休日のひととき
― 第3話―
土曜日の午前11時、場所は駅前で。待ち合わせの
内容はこうである。私は約束の10分前に待ち合わせ場所に到着したが、彼は既にそこにいた。
「やあ」
「ごめん…待った?」
「全然。今来たところだよ」
そのやり取りはさながら恋人同士のよう。実際は告白して一週間も立っていないのだが…
「どこ行こうか」
と、彼はいつもの淡白な口調で私に言う。最早この
無感情な言葉も聞き慣れてしまった。私は、「一ノ江くんが決めていいよ」と答える。
「じゃあ、僕がよく行くお店でいい?」
「いいよ」
私は少し微笑んでそう答えた。
「行こうか」
こうして、私たちは「一ノ江くんがよく行くお店」に
向かった。街は家族連れやカップルでにぎわっている。
休日なのに加えて、天気もよく、絶好の行楽日和だった。
大通りから脇道に逸れ、小さな雑貨店にやって来た。どうやらここが一ノ江くんの行きつけのお店らしい。
「ここ?」
「そうだよ」
彼はそう言うと、店内へと入っていく。私も一ノ江くんに続いて店内へ…
「いらっしゃいませ」
店員が優しい声で出迎える。内装は簡素ながらもどこか懐かしいような、ホッとするような雰囲気である。
彼は店内のアクセサリーを扱うコーナーに、私を案内した。
「この間のお礼に、好きなのを1つ買ってあげるよ。」
「えっ…そんなの悪いよ…」
「このくらいの事はさせてよ」
どうやら彼は、根は親切なようだ。いや、前にも感じた事だけれども、本来ならこの状況はとても喜ぶべき
ことなのである。
しかし、以前から好きだった気持ちと、バレンタインデーの時に受けた衝撃とがごっちゃになり、複雑な気分になっていた。
「い…一ノ江くんが選んでよ」
「…君が欲しいのでないと意味がないんだけど…」
暫し、気まずい沈黙がながれる。告白したあの日、彼が返答をするまでの長い一瞬にさも似たりだ。
「仕方ない…君がそう言うなら…」
一ノ江くんは軽くため息をつきながら言うと、1つのキーホルダーを手に取った。何やら小さな宝石のような物がついている。
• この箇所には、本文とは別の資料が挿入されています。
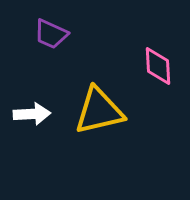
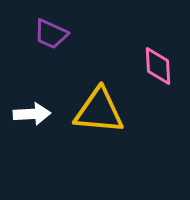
yellow triangle: rotated 18 degrees clockwise
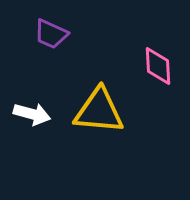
white arrow: rotated 18 degrees clockwise
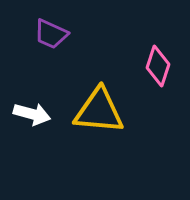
pink diamond: rotated 21 degrees clockwise
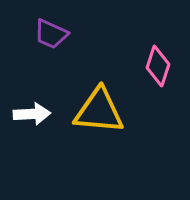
white arrow: rotated 18 degrees counterclockwise
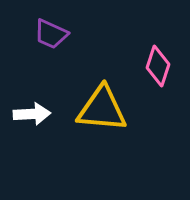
yellow triangle: moved 3 px right, 2 px up
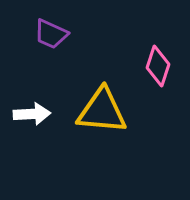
yellow triangle: moved 2 px down
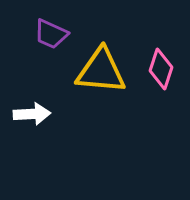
pink diamond: moved 3 px right, 3 px down
yellow triangle: moved 1 px left, 40 px up
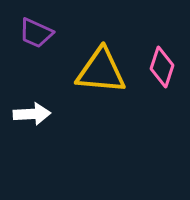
purple trapezoid: moved 15 px left, 1 px up
pink diamond: moved 1 px right, 2 px up
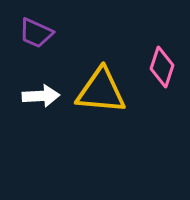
yellow triangle: moved 20 px down
white arrow: moved 9 px right, 18 px up
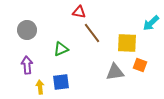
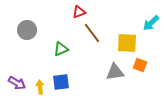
red triangle: rotated 32 degrees counterclockwise
purple arrow: moved 10 px left, 18 px down; rotated 126 degrees clockwise
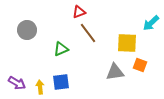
brown line: moved 4 px left
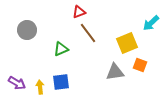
yellow square: rotated 25 degrees counterclockwise
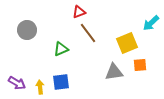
orange square: rotated 24 degrees counterclockwise
gray triangle: moved 1 px left
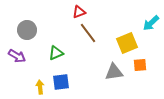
green triangle: moved 5 px left, 4 px down
purple arrow: moved 27 px up
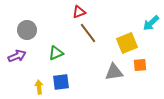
purple arrow: rotated 54 degrees counterclockwise
yellow arrow: moved 1 px left
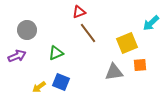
blue square: rotated 30 degrees clockwise
yellow arrow: rotated 120 degrees counterclockwise
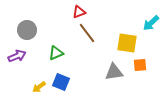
brown line: moved 1 px left
yellow square: rotated 30 degrees clockwise
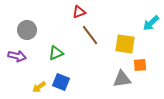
brown line: moved 3 px right, 2 px down
yellow square: moved 2 px left, 1 px down
purple arrow: rotated 36 degrees clockwise
gray triangle: moved 8 px right, 7 px down
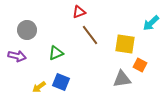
orange square: rotated 32 degrees clockwise
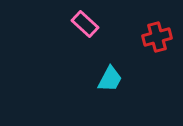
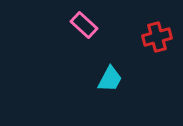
pink rectangle: moved 1 px left, 1 px down
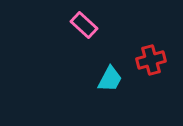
red cross: moved 6 px left, 23 px down
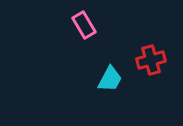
pink rectangle: rotated 16 degrees clockwise
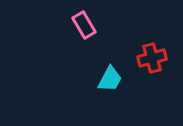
red cross: moved 1 px right, 2 px up
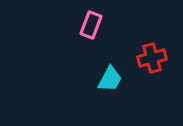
pink rectangle: moved 7 px right; rotated 52 degrees clockwise
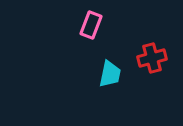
cyan trapezoid: moved 5 px up; rotated 16 degrees counterclockwise
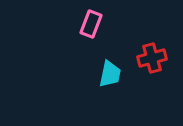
pink rectangle: moved 1 px up
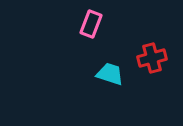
cyan trapezoid: rotated 84 degrees counterclockwise
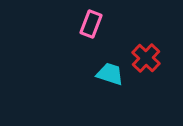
red cross: moved 6 px left; rotated 32 degrees counterclockwise
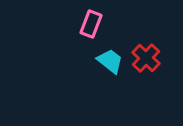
cyan trapezoid: moved 13 px up; rotated 20 degrees clockwise
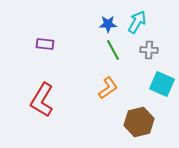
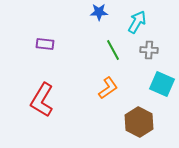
blue star: moved 9 px left, 12 px up
brown hexagon: rotated 20 degrees counterclockwise
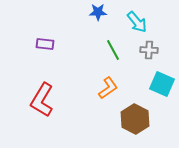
blue star: moved 1 px left
cyan arrow: rotated 110 degrees clockwise
brown hexagon: moved 4 px left, 3 px up
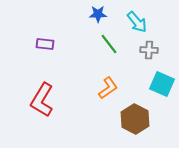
blue star: moved 2 px down
green line: moved 4 px left, 6 px up; rotated 10 degrees counterclockwise
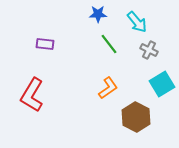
gray cross: rotated 24 degrees clockwise
cyan square: rotated 35 degrees clockwise
red L-shape: moved 10 px left, 5 px up
brown hexagon: moved 1 px right, 2 px up
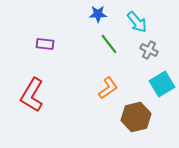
brown hexagon: rotated 20 degrees clockwise
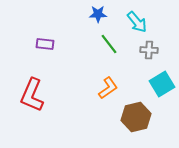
gray cross: rotated 24 degrees counterclockwise
red L-shape: rotated 8 degrees counterclockwise
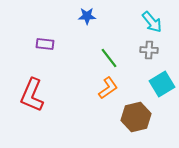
blue star: moved 11 px left, 2 px down
cyan arrow: moved 15 px right
green line: moved 14 px down
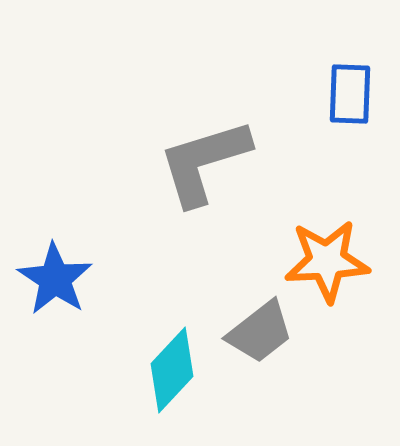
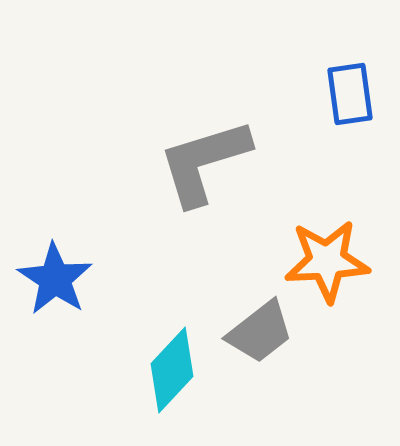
blue rectangle: rotated 10 degrees counterclockwise
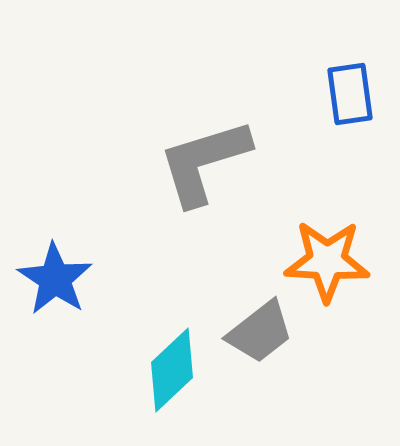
orange star: rotated 6 degrees clockwise
cyan diamond: rotated 4 degrees clockwise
小さいながらも緻密な加工が施されたその石は、綺麗な青色に輝いていた。
「綺麗…」
「女の子の好みはよく分からないけど、これなんか良いんじゃないの?携帯につけても良さそうだし」
どうやら彼いわく、何となくな感じで決めたらしい。それにしては、やけに迷いなくこの石を手にしたようにも見えたけど…。
結局私はその石を買ってもらった。
「ありがとうね。一ノ江くん」
「いいよ。お礼するのは当たり前の事だし」
と、やはり淡白な口調で答える。
その後は特に当てもなく街を周り、たわいもない話をした。好きな人との初デート、しかも向こうからのお誘いだというのに、やはりどこか味気なかった。
それと同時に、徐々に彼に違和感を感じるようになっていた。告白した時のことを考えれば、何を今さらと思うかもしれない。
だが、言葉では言い表せないが、何かこう…最初に話した時とは微妙に雰囲気が違うような気がする。
好意的になった、という事でもないが…とにかく、よく分からない。何かモヤモヤする。
夕方、それぞれの帰路につく。帰り道でも、私は彼の違和感が頭から離れなかった。
ちなみに、彼が買ってくれた宝石を調べてみると、
トルマリンという物だった。宝石言葉は、「健やかな愛」。
彼がこの事を知っていたのかは分からない。